Zugegeben, am Anfang sehen Sie dann einmal das Objektbild und mit dem anderen Auge das Umgebungsbild. Aber bitte glauben Sie mir, nach sehr kurzer Zeit verschmelzen diese beiden Bilder ineinander und lösen sich dann zu Gunsten des Objektbildes auf. Unser Gehirn ist dazu nach sehr kurzer Zeit in der Lage, aber nur, wenn Sie entspannt und nicht verkrampft ins Mikroskop sehen. So können Sie auch mit einem Monotubus ganz entspannt und über einen längeren Zeitraum hinweg in Ruhe mikroskopieren. Aber, noch ein weiterer Effekt ist bei dieser Betrachtungsweise möglich.
Nehmen Sie einfach ein weißes Stück Zeichenpapier und legen es entsprechend Ihrer Händigkeit (Links- oder Rechtshänder) so und direkt neben das Mikroskop, dass Sie ggf. sofort darauf zeichnen könnten.
Jetzt schauen Sie entsprechend Ihrer Händigkeit entweder mit dem linken Auge (bei Rechtshändern) oder aber mit dem rechten Auge (für Linkshänder) in das Mikroskop. - Einen Bleistift können Sie dabei ruhig schon in der Zeichenhand halten -.
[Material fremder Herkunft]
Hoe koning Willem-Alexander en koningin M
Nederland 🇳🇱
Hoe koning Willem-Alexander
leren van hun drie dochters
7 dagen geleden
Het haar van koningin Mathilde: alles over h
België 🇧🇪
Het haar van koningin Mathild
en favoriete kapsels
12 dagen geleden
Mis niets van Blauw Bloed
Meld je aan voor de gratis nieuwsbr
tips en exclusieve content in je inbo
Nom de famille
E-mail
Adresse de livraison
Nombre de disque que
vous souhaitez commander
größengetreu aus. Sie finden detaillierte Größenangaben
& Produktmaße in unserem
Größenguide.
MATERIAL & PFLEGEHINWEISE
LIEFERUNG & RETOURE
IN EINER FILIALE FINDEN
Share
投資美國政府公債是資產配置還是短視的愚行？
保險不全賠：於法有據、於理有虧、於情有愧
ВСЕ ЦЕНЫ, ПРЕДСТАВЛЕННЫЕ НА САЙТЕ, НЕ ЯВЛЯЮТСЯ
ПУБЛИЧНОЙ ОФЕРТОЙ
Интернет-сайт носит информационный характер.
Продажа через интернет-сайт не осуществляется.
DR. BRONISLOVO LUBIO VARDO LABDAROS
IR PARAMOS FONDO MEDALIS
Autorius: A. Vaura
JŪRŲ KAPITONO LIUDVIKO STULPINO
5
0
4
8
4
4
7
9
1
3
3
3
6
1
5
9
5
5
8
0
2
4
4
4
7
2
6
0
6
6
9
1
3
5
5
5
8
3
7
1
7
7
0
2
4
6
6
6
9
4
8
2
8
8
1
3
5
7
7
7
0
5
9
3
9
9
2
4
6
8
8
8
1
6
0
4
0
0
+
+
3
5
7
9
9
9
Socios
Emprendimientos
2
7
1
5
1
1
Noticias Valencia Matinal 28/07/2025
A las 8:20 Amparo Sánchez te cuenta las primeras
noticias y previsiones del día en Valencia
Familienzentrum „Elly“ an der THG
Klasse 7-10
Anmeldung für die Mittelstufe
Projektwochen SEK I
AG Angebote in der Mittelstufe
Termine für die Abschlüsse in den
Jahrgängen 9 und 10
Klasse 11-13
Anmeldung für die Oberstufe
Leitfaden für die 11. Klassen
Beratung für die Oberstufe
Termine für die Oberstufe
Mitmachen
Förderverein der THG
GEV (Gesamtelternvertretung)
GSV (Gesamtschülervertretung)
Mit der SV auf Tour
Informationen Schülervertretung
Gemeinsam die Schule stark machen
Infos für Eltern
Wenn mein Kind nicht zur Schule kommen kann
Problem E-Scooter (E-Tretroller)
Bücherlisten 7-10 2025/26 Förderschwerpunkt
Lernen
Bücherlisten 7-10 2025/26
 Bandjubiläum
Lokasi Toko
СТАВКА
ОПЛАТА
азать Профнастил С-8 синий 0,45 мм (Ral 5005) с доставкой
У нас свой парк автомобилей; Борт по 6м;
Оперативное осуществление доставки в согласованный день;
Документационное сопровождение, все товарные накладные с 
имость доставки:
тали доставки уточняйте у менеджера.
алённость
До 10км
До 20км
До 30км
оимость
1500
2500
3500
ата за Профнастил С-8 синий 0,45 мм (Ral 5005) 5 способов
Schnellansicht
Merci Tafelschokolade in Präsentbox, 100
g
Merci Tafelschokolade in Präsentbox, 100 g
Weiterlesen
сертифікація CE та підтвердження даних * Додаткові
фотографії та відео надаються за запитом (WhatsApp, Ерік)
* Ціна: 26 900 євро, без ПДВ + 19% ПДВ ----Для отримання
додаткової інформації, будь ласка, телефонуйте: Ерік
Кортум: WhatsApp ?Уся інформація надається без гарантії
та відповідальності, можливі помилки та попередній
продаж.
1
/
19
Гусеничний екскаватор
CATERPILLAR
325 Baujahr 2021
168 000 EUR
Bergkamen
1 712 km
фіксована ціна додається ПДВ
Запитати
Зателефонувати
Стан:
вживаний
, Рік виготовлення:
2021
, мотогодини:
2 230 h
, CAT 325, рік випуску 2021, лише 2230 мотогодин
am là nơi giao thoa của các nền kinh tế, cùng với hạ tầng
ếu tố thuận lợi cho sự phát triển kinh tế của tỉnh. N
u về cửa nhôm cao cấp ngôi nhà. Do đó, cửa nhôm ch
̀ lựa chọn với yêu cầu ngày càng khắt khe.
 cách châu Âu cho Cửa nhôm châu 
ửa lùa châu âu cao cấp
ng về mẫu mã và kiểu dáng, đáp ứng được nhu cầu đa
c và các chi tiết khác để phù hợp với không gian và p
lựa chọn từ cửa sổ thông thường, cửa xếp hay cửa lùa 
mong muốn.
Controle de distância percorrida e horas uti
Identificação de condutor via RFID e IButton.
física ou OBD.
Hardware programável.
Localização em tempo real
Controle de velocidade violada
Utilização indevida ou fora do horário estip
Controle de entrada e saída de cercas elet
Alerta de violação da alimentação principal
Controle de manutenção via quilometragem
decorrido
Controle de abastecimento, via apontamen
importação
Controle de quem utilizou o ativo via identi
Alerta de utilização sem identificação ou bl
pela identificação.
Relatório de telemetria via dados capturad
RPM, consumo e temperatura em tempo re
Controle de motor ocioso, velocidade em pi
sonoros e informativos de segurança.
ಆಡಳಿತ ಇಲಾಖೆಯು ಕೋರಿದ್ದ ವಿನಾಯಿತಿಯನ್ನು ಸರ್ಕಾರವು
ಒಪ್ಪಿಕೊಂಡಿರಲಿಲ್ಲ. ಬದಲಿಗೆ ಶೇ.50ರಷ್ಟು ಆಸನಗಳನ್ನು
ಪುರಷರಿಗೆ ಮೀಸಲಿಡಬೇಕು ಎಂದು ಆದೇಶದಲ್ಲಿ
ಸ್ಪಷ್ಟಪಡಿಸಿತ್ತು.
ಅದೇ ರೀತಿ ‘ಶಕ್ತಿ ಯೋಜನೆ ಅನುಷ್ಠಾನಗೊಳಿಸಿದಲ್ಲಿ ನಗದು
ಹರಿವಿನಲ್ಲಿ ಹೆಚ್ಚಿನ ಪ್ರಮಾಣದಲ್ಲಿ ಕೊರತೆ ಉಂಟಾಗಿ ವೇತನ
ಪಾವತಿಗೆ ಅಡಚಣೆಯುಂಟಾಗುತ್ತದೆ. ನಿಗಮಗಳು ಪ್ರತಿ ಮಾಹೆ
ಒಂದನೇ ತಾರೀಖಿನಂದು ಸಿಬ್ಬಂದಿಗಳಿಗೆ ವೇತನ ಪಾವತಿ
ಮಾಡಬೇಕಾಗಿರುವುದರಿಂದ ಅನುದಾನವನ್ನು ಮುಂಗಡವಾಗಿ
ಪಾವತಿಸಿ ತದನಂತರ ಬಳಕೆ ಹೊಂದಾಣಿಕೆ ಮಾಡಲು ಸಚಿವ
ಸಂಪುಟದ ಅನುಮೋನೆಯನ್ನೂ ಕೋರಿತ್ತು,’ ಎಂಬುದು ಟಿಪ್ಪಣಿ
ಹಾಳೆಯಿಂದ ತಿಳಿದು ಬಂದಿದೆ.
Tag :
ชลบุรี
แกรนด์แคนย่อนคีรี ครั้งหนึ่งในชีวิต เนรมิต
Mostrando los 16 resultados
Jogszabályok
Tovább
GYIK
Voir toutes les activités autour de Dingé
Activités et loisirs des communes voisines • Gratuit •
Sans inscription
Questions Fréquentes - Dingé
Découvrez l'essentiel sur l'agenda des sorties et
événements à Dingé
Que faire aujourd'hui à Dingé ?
Nach einer kurzen Zeit bemerken Sie, dass Sie zwei Bilder sehen, zum Einen das Mikroskopbild und zum Anderen das Weiß des Zeichenpapiers. Jetzt aber geschieht etwas Seltsames, beide Bilder "wachsen" zusammen. Sie sehen Ihr Objekt klar und deutlich auf dem Zeichenpapier. Mit etwas Übung "pausen" Sie zukünftig Ihr Objekt förmlich auf das Papier durch nachzeichnen der Konturen ab. Glauben Sie nicht?
Probieren Sie es einfach aus. Es klappt bestimmt! Etwas Geduld und Wille vorausgesetzt! So habe ich bereits vor 30 Jahren wundervolle Objektbilder gezeichnet!